6 easy steps to improve the security of your digital data (computers, phones and web) and that of your clients

I often hear: “I have nothing to steal! I have nothing of value! I’m not an interesting target!” You are more vulnerable than you think! Malware can render your computer inoperable, and hackers can demand a ransom to unlock it. Malware can record your keystrokes, access your bank accounts and steal your identity. You could be targeted to obtain privileged information about the organization you work for or about your partners.

Thousands of accounts on the new Disney app were hacked and sold on the black market!

A few weeks after the launch of the new Disney app, thousands of users are already unable to log in to their accounts. Was there a security flaw in the Disney app? Based on the information we have at the time of writing this article, the flaw comes from the users themselves! Are you one of those who use the same email address and the same password (or a variant) for every website? Well there you go! It only takes one of the sites you are registered on to be hacked for your personal data to end up sold on the black market for personal data. Other hackers take your information and create bots that test your credentials on all the major known sites.

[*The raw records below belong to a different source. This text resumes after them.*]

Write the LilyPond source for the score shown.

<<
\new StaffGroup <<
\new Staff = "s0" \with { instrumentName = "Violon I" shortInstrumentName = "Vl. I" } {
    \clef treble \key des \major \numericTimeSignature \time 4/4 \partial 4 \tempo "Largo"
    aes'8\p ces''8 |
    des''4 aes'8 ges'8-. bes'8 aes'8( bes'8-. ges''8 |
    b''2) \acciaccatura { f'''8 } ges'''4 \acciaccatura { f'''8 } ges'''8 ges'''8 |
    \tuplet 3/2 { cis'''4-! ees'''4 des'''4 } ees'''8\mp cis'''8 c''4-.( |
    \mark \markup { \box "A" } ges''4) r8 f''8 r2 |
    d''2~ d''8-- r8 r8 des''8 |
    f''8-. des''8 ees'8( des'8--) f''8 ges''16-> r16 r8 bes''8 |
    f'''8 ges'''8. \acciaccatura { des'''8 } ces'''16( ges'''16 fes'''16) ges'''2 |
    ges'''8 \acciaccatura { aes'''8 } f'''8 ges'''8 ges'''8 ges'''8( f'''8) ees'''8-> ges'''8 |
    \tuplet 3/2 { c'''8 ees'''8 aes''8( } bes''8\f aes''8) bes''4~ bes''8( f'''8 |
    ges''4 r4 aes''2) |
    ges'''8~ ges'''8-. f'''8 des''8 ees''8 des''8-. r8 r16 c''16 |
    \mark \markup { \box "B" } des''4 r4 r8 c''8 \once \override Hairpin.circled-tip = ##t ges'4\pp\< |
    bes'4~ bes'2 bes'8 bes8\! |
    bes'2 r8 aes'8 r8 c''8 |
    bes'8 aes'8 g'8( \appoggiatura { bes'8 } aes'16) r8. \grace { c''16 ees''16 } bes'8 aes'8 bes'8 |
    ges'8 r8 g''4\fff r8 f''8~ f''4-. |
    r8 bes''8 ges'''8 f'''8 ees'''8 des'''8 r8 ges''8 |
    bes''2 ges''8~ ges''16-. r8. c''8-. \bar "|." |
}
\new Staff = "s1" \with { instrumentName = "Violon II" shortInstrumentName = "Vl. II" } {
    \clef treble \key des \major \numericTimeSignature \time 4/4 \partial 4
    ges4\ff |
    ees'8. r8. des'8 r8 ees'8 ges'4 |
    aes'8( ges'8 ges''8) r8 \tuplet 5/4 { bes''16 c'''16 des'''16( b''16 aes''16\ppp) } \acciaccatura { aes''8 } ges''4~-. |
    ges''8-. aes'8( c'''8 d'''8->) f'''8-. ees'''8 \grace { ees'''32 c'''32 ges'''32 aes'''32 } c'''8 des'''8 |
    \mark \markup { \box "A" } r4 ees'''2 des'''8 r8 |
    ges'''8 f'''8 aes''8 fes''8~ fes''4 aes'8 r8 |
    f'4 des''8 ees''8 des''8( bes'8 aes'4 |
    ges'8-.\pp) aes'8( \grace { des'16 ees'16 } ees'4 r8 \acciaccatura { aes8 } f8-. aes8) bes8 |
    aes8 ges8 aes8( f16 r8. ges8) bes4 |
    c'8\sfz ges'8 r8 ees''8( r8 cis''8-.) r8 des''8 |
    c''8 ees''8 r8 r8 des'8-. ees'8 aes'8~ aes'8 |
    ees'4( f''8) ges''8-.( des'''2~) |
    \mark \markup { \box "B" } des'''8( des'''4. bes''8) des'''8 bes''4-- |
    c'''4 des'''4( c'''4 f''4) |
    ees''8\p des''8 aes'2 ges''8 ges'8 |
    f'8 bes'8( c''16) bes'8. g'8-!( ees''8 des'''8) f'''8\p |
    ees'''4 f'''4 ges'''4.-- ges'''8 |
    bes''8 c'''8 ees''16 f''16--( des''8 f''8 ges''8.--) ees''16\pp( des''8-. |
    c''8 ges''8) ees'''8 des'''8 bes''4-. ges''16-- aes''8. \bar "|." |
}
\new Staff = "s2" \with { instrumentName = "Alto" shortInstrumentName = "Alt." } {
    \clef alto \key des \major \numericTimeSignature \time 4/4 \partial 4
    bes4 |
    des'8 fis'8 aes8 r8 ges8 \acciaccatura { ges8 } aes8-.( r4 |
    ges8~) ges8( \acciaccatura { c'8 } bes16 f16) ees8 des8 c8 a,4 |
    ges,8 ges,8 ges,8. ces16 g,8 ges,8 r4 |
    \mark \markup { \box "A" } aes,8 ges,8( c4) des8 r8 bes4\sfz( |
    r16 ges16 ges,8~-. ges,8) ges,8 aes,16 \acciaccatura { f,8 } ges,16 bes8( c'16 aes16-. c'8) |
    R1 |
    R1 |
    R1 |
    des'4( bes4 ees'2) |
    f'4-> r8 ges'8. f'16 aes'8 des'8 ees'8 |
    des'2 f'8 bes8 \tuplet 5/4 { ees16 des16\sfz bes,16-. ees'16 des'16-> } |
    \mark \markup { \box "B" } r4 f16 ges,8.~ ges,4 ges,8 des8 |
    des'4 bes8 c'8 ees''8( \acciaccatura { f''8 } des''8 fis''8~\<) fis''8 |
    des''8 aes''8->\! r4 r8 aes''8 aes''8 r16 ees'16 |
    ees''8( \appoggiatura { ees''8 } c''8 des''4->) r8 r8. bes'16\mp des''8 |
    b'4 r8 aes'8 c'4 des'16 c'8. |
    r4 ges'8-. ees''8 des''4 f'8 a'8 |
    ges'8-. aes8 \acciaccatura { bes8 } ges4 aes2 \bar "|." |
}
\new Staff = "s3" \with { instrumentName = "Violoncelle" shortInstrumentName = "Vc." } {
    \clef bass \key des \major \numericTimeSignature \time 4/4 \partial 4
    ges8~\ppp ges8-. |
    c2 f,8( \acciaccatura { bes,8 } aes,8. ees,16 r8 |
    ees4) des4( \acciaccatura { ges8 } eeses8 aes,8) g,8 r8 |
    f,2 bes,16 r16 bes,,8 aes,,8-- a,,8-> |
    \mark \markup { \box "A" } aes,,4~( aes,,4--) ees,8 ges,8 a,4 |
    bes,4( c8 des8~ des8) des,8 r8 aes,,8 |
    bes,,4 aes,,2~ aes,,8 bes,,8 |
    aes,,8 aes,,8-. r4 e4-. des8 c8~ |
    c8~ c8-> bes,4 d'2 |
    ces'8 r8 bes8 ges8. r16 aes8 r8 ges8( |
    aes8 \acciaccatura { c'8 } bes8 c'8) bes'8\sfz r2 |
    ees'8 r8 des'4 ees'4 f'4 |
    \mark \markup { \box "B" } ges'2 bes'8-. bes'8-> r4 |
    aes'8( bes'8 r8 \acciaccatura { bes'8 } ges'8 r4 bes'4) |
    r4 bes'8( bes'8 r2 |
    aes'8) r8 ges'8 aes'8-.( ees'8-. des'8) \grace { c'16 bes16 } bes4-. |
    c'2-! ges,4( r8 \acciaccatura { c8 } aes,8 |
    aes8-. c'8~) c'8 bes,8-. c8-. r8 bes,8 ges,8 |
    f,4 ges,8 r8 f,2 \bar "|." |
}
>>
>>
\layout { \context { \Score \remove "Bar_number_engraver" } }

Hackers know all the tricks people use to create variants of their passwords, and they test them until they log in to an account. Once logged in, they change the password and email address and lock you out of your account. Your credit card is still active and your account renews automatically…

How to protect yourself?

Here are a few easy steps to make the previous actions less easy for hackers and lead them to look for a target other than you. Do not hesitate to get in touch with us to learn more.

1. Do your updates! All updates: PC, Mac, programs, apps, phones, tablets, browsers, routers, modems, servers, websites, printers, etc. Security flaws are continually being discovered, and all companies are actively working to fix them. The faster your programs are updated, the less time you are exposed to flaws. It’s all a matter of speed.
2. Use an up-to-date antivirus for your Mac and PC computers and your Android phone. The antivirus Avast is free for Mac, PC, and Android phones and tablets; they also offer a very affordable paid version with more options. You think a Mac doesn’t need an antivirus… think again https://www.howtogeek.com/217043/xprotect-explained-how-your-macs-built-in-anti-malware-works/. At the time of writing this article, there is still no antivirus for iPhone and iPad.
3. Learn to recognize phishing emails and phone calls. Do not open these emails, do not click on the links, and do not give your personal information over the phone to someone who calls you. Beware of email and phone number spoofing. There is also phishing by mail. The Canada Revenue Agency website explains the types of phishing and how to protect yourself from them https://www.canada.ca/fr/agence-revenu/organisation/securite/protegez-vous-contre-fraude.html Note that, for organizations, there is a lot of phishing related to domain name renewals. If you no longer remember the name of the company where your domain names are registered, contact us.
4. In an ideal world, never enter your personal information (name, addresses, cell phone, date of birth) on websites. As often as possible, use fake information. All sites are vulnerable to being hacked; the less personal information you leave on sites, the less chance you have of it ending up in the hands of hackers and on the black market for personal data.
5. Choose a unique password of 16 to 24 random alphanumeric characters, with special characters, for each site, computer, account, etc. This is where the password manager in the next step will make your life easier! A 6-character alphanumeric password with special characters can be cracked in ~1 minute. An 8-character password in ~3 hours. A 12-character password in ~3 years. A 16-character password in ~31,710 years. A 24-character password in ~3,169 billion years. Reference: https://www.expressvpn.com/fr/password-generator
6. Use a password manager, such as LastPass, 1Password or BitWarden for your personal credentials and those of your organization. A password manager is a program installed in your browser and on your phone that keeps in a vault all the credentials and passwords of all the accounts you own. The manager also lets you generate secure passwords of 16 to 24 characters (see previous step) without having to worry about remembering them or typing them manually, since the manager automatically fills in the login forms of the sites you visit. In the vault, you can also enter notes with text and attach documents. You will thus have only a single master password of 16 to 24 characters to remember. But is it a good idea to keep all my credentials in a vault managed by a program? We have done a lot of research on this topic. First, these programs encrypt your data twice. Second, if your master password is long enough (16 to 24 characters), it will not be possible for a hacker to decrypt your data. Third, the risk that your data will be stolen from your password manager is lower than the risk that your data will be stolen in cascade if you use the same password of fewer than 8 characters on every site you visit, even with some variant. Hackers and their password-testing programs know all the tips and tricks. They only need to find one password to quickly find all the other passwords for all the sites you use with the same email address… The security gain that a password manager brings you far outweighs the risk of using it.

As an organization, we have a legal obligation to ensure the security of the data of our employees, clients and partners. We strongly encourage you to put the first 6 steps into practice. If you do, we can confirm that you have just increased the security of your digital data by 600%! Bravo! There are other steps to improve the security of your data. To be continued in an upcoming article… If digital security interests you, we strongly recommend listening to the podcast Darknet Diaries, a wealth of information from a security expert. Each episode is built like a story; you’ll devour it!